PROBLEM REQUIREMENTS
Please quote the lines running from the one containing "Count the number of categories in the chart." through the one containing "Reading left to", both included, word for word. Omit the pictures from your answer.

Dataset entries
★ ★ ★ ★ ★
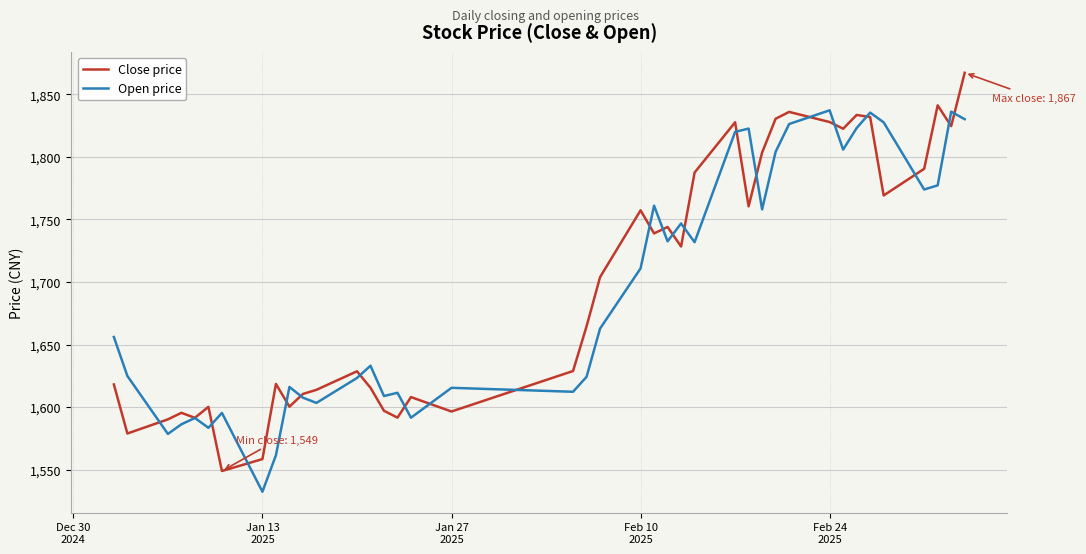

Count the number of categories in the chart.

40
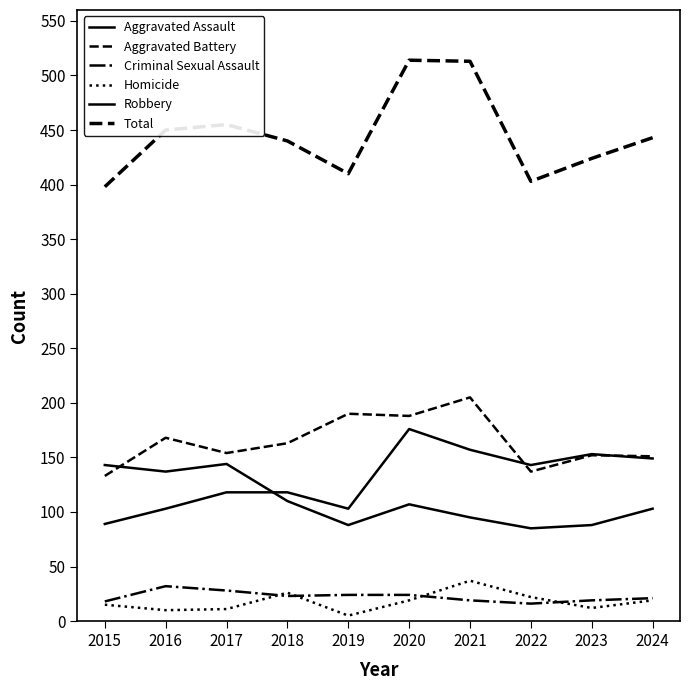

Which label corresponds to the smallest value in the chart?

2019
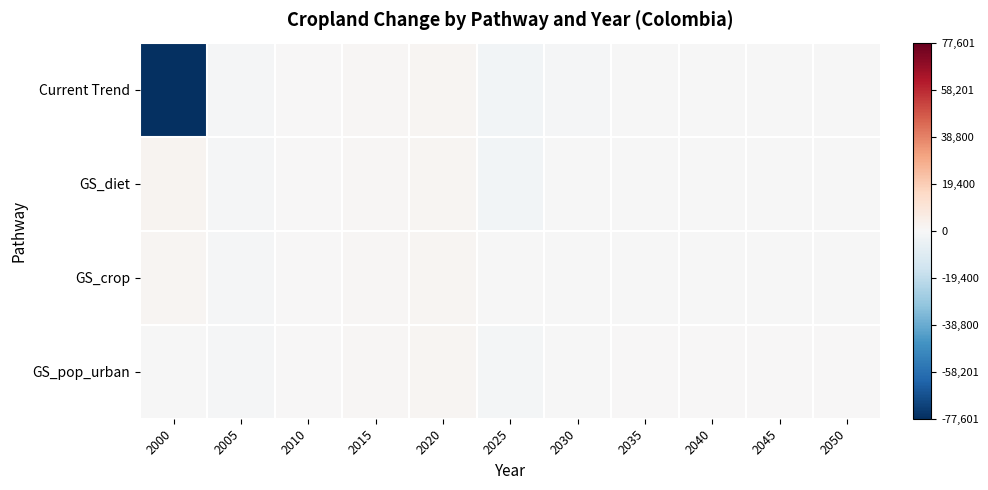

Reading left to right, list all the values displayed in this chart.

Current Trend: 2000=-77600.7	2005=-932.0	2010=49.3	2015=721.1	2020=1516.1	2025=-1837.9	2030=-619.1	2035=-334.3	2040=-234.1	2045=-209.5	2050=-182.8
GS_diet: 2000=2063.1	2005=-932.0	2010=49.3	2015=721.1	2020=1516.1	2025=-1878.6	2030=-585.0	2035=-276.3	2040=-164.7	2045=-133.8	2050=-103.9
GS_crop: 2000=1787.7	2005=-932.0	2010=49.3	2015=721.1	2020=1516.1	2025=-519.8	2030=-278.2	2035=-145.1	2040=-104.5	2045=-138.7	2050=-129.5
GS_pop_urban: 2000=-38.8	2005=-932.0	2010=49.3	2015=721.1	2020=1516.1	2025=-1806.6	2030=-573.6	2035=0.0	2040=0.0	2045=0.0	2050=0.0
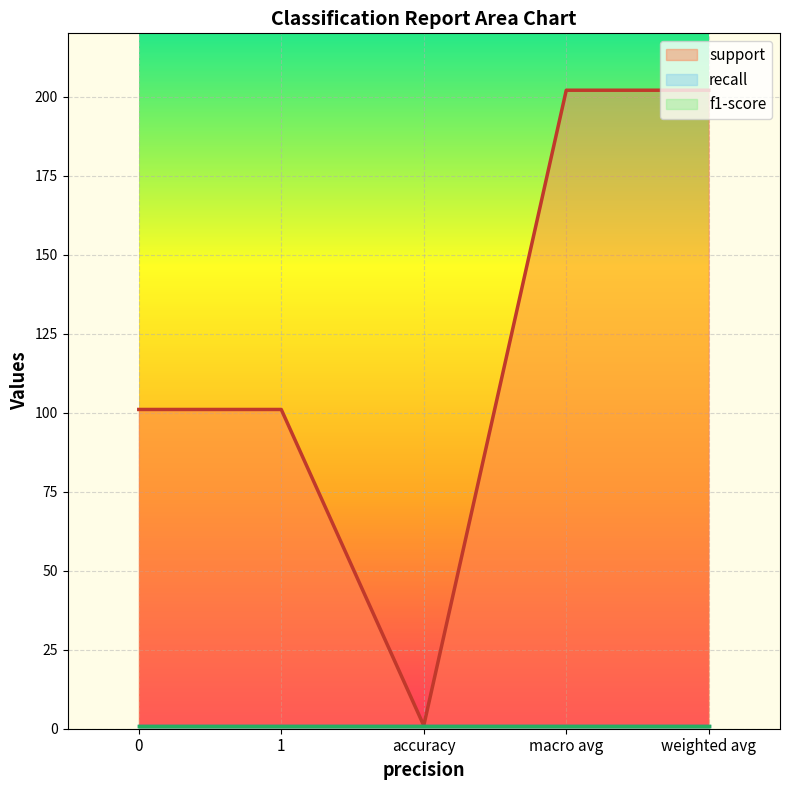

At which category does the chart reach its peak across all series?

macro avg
★ ★ ★ ★ ★
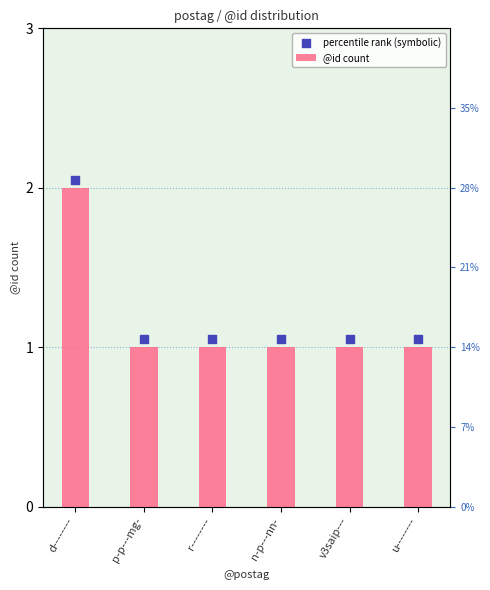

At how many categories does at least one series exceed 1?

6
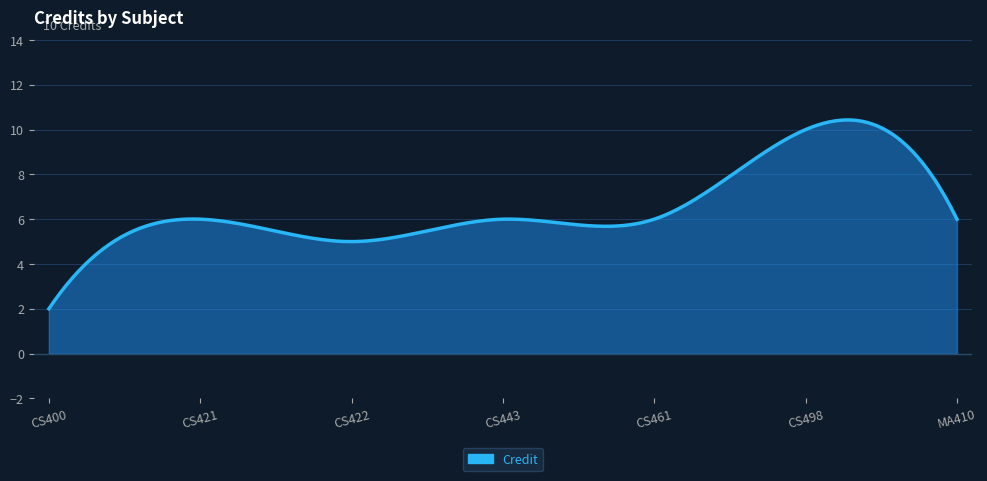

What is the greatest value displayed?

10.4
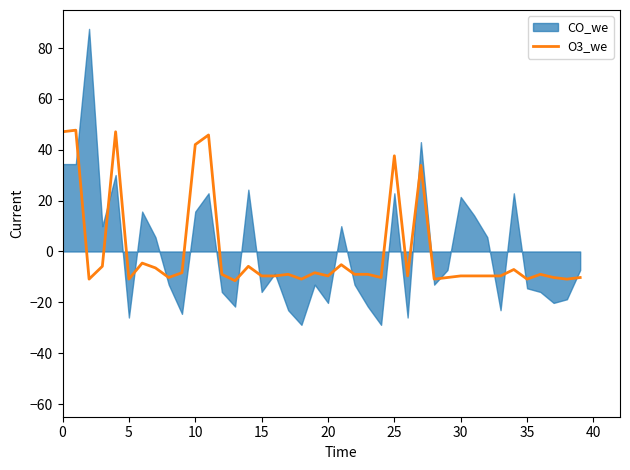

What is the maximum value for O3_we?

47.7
★ ★ ★ ★ ★
RESPONSE AREA
Count the number of categories in the chart.

40

Which label corresponds to the smallest value in the chart?

2019

Reading left to right, list all the values displayed in this chart.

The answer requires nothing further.